[Problem statement] Any picture in the data below should be skipped, while every line is repeated exactly.

[Supplied information]
::::

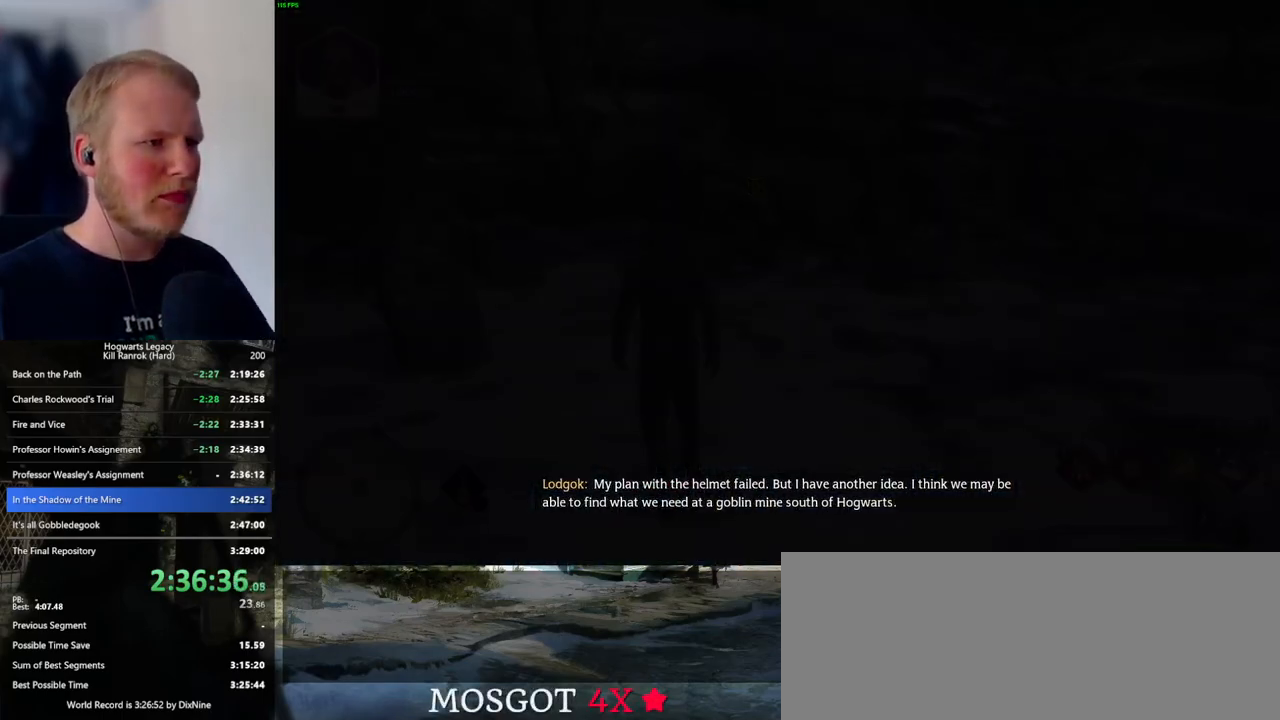
{"keys": [], "mouse": [], "events": []}
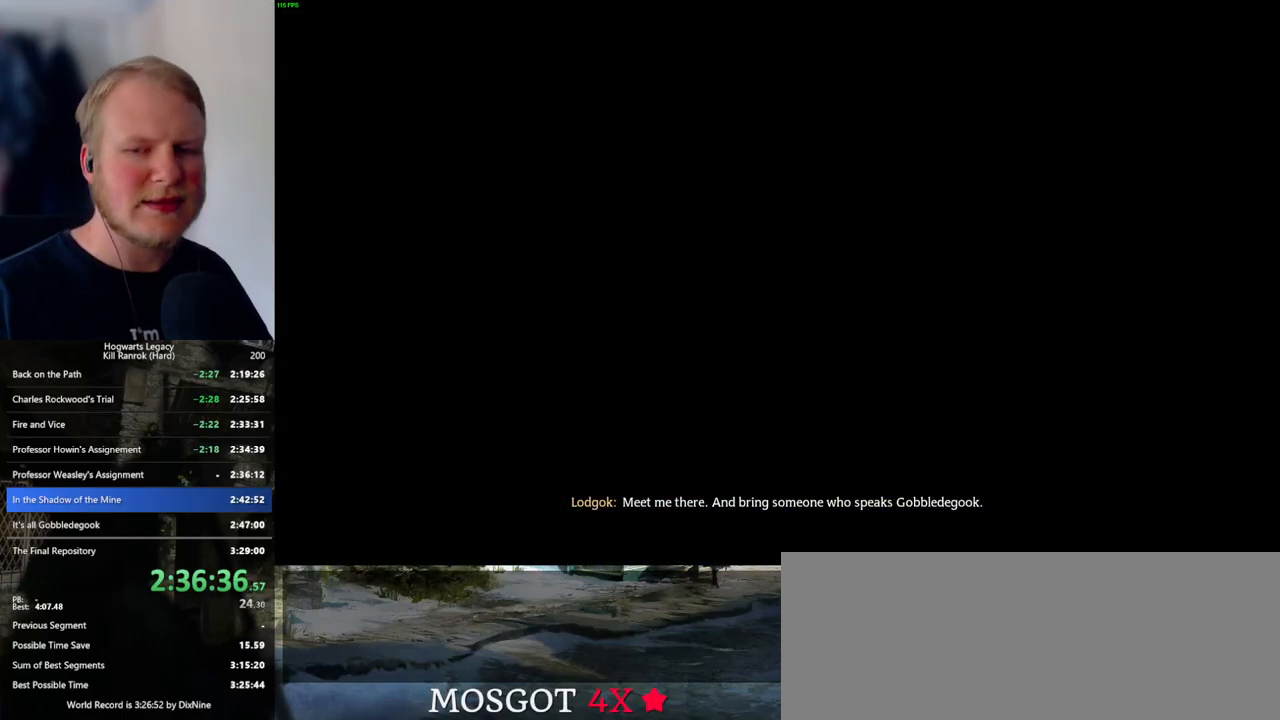
{"keys": [], "mouse": [], "events": []}
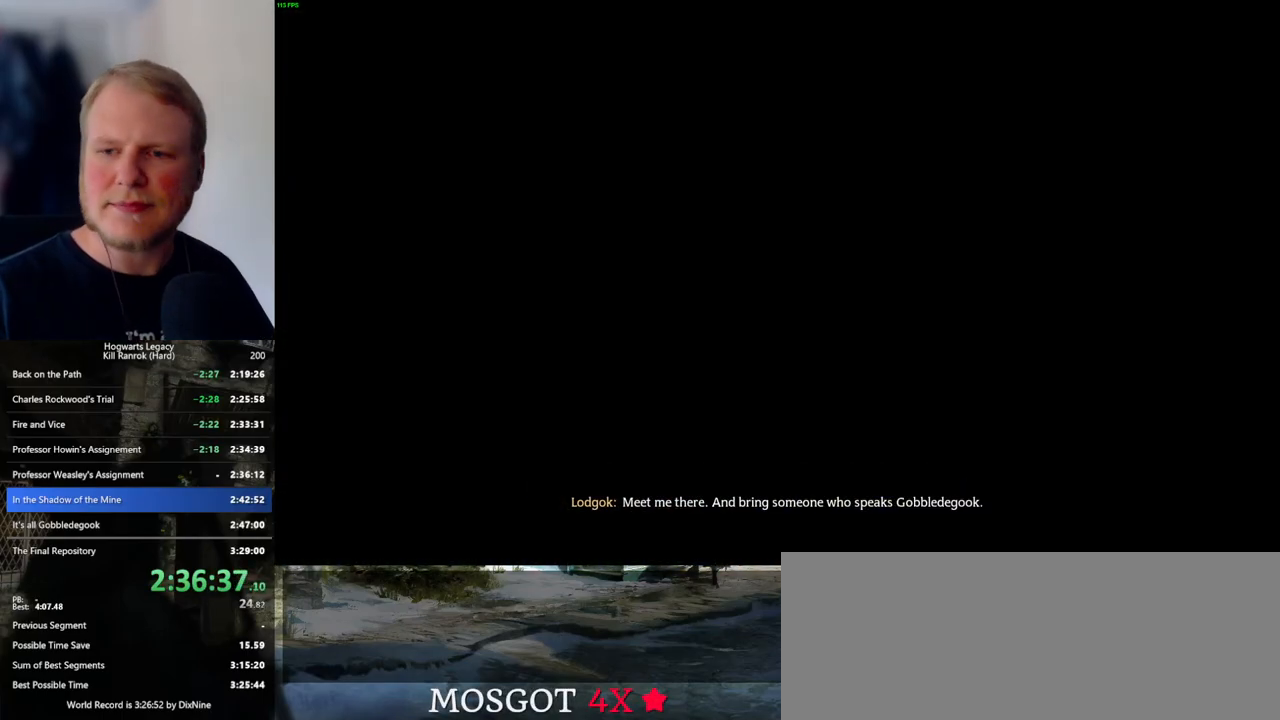
{"keys": [], "mouse": [], "events": []}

::::

[Answer to the exercise]
{"keys": [], "mouse": [], "events": []}
{"keys": [], "mouse": [], "events": []}
{"keys": [], "mouse": [], "events": []}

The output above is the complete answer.